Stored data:
════════════════
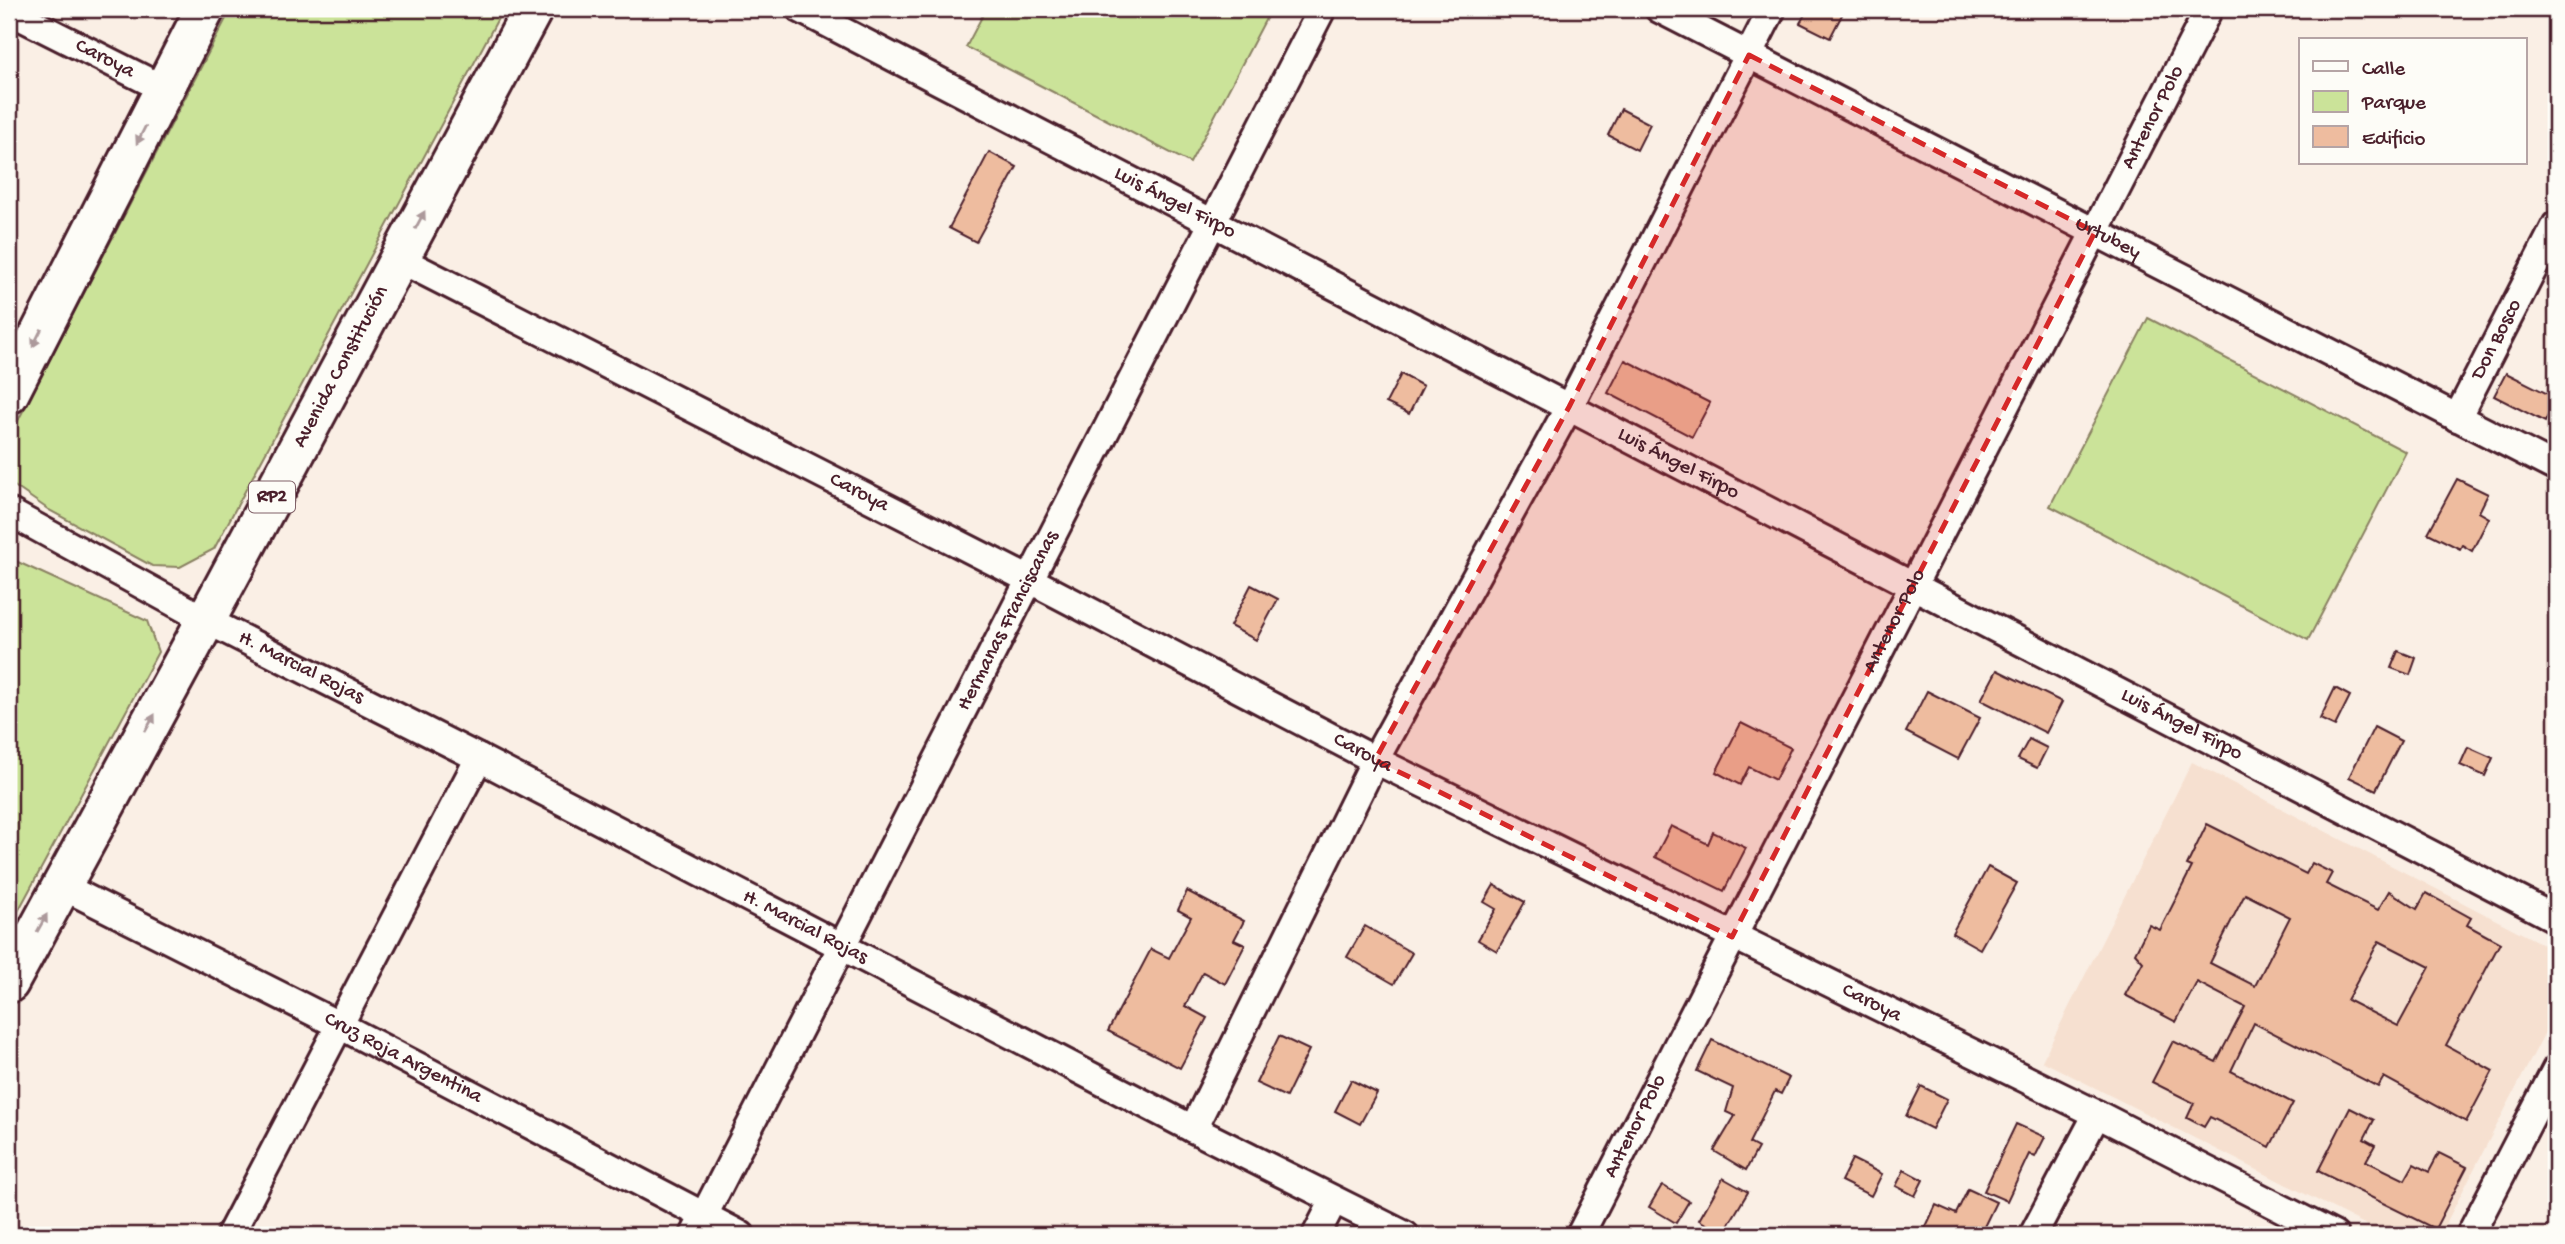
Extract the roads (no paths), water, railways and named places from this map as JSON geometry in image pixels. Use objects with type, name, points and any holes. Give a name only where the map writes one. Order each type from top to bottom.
[{"type":"main road","points":[[9,394],[205,9]]},
{"type":"main road","name":"Avenida Constitución","points":[[9,983],[533,9]]},
{"type":"street","name":"Luis Ángel Firpo","points":[[800,9],[844,19],[1212,223],[2556,919]]},
{"type":"street","name":"Hermanas Franciscanas","points":[[699,1226],[1322,9]]},
{"type":"street","name":"Urtubey","points":[[1659,9],[2556,468]]},
{"type":"street","points":[[1193,1129],[1376,760],[1569,407],[1772,9]]},
{"type":"street","name":"Antenor Polo","points":[[1580,1235],[2208,9]]},
{"type":"street","name":"Caroya","points":[[9,11],[164,89]]},
{"type":"street","name":"Don Bosco","points":[[2457,418],[2556,225]]},
{"type":"street","name":"Caroya","points":[[399,259],[1030,580],[1376,760],[2097,1114],[2334,1235]]},
{"type":"street","name":"H. Marcial Rojas","points":[[9,512],[206,620],[479,758],[1193,1129],[1405,1235]]},
{"type":"street","points":[[230,1235],[341,1027],[479,758]]},
{"type":"street","name":"Cruz Roja Argentina","points":[[62,886],[341,1027],[699,1226],[741,1235]]},
{"type":"street","points":[[2470,1235],[2556,1069]]},
{"type":"street","points":[[2033,1235],[2097,1114]]},
{"type":"street","points":[[1316,1235],[1334,1200]]}]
════════════════
• _Assignment_
Transcribe the whole of the data exactly, minus any pictures.

• _Written answer_
Extract the roads (no paths), water, railways and named places from this map as JSON geometry in image pixels. Use objects with type, name, points and any holes. Give a name only where the map writes one. Order each type from top to bottom.
[{"type":"main road","points":[[9,394],[205,9]]},
{"type":"main road","name":"Avenida Constitución","points":[[9,983],[533,9]]},
{"type":"street","name":"Luis Ángel Firpo","points":[[800,9],[844,19],[1212,223],[2556,919]]},
{"type":"street","name":"Hermanas Franciscanas","points":[[699,1226],[1322,9]]},
{"type":"street","name":"Urtubey","points":[[1659,9],[2556,468]]},
{"type":"street","points":[[1193,1129],[1376,760],[1569,407],[1772,9]]},
{"type":"street","name":"Antenor Polo","points":[[1580,1235],[2208,9]]},
{"type":"street","name":"Caroya","points":[[9,11],[164,89]]},
{"type":"street","name":"Don Bosco","points":[[2457,418],[2556,225]]},
{"type":"street","name":"Caroya","points":[[399,259],[1030,580],[1376,760],[2097,1114],[2334,1235]]},
{"type":"street","name":"H. Marcial Rojas","points":[[9,512],[206,620],[479,758],[1193,1129],[1405,1235]]},
{"type":"street","points":[[230,1235],[341,1027],[479,758]]},
{"type":"street","name":"Cruz Roja Argentina","points":[[62,886],[341,1027],[699,1226],[741,1235]]},
{"type":"street","points":[[2470,1235],[2556,1069]]},
{"type":"street","points":[[2033,1235],[2097,1114]]},
{"type":"street","points":[[1316,1235],[1334,1200]]}]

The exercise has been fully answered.